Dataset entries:
*** Begin section ***
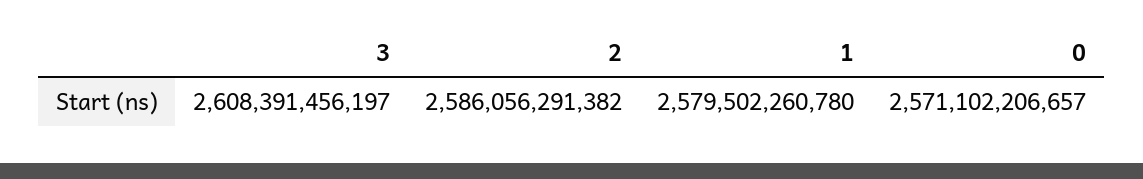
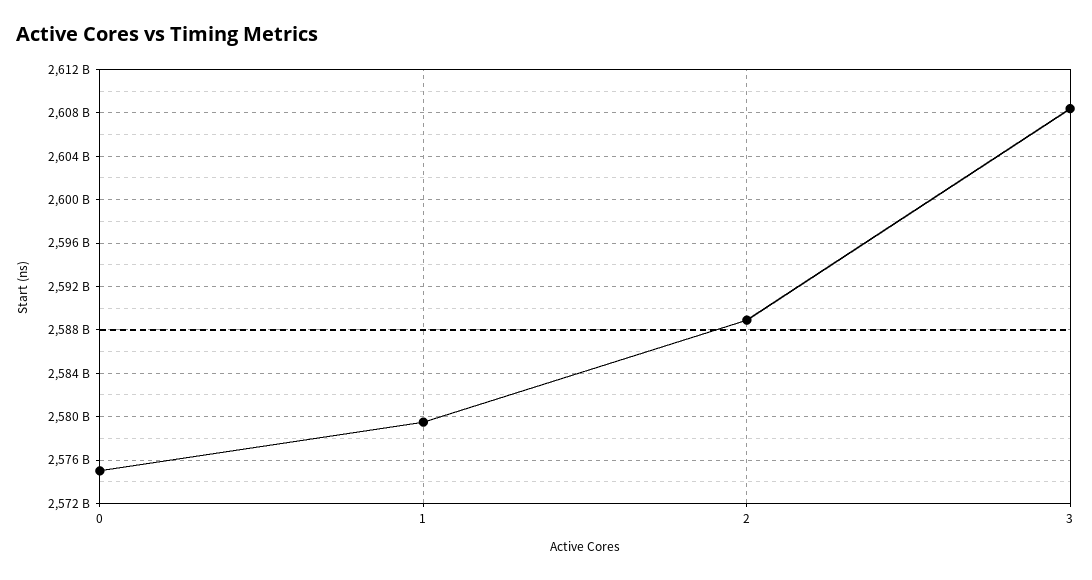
2: 2586056291382 -> 2589000000000
0: 2571102206657 -> 2575000000000

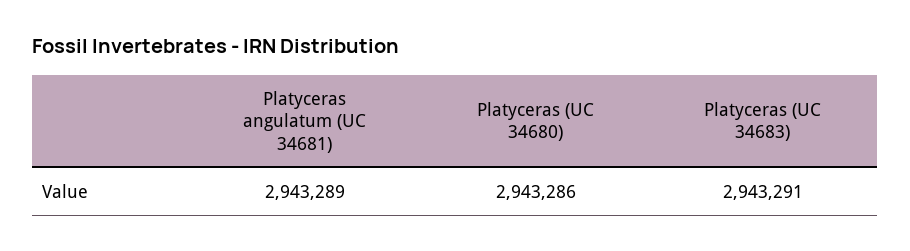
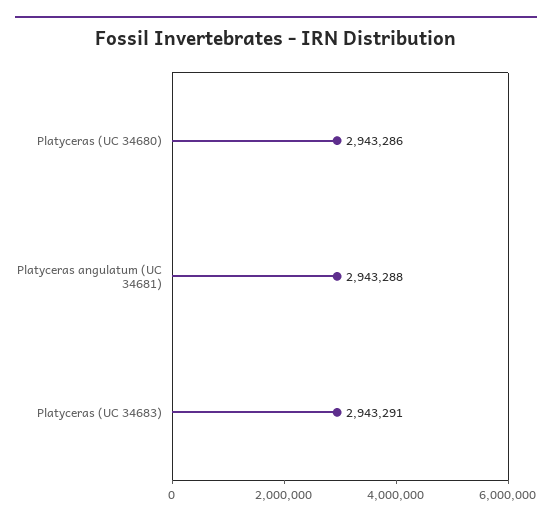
Platyceras angulatum (UC 34681): 2943289 -> 2943288

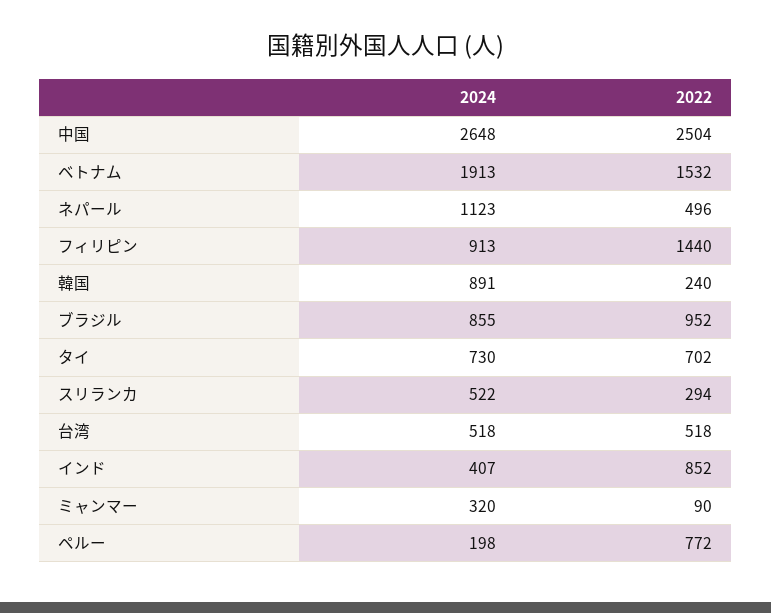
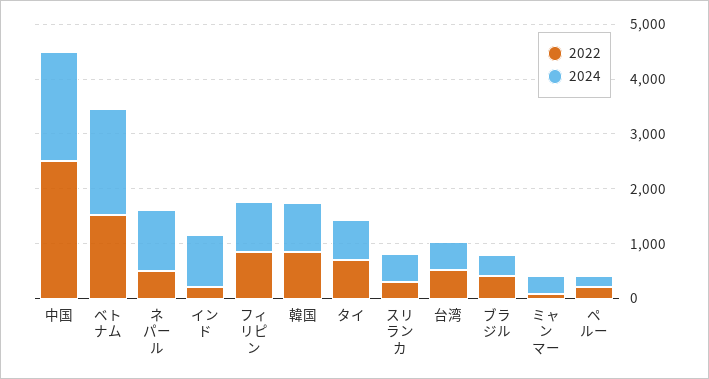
2024, 中国: 2648 -> 2000
2022, フィリピン: 1440 -> 800
2022, 韓国: 240 -> 800
2024, ブラジル: 855 -> 400
2022, ブラジル: 952 -> 400
2024, インド: 407 -> 1000
2022, インド: 852 -> 200
2022, ペルー: 772 -> 200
*** End section ***
◆ **WORK TO BE COMPLETED**
Reproduce all of the records above exactly, but exclude the pictures.

◆ **SOLUTION TO THE PROBLEM**
2: 2586056291382 -> 2589000000000
0: 2571102206657 -> 2575000000000

Platyceras angulatum (UC 34681): 2943289 -> 2943288

2024, 中国: 2648 -> 2000
2022, フィリピン: 1440 -> 800
2022, 韓国: 240 -> 800
2024, ブラジル: 855 -> 400
2022, ブラジル: 952 -> 400
2024, インド: 407 -> 1000
2022, インド: 852 -> 200
2022, ペルー: 772 -> 200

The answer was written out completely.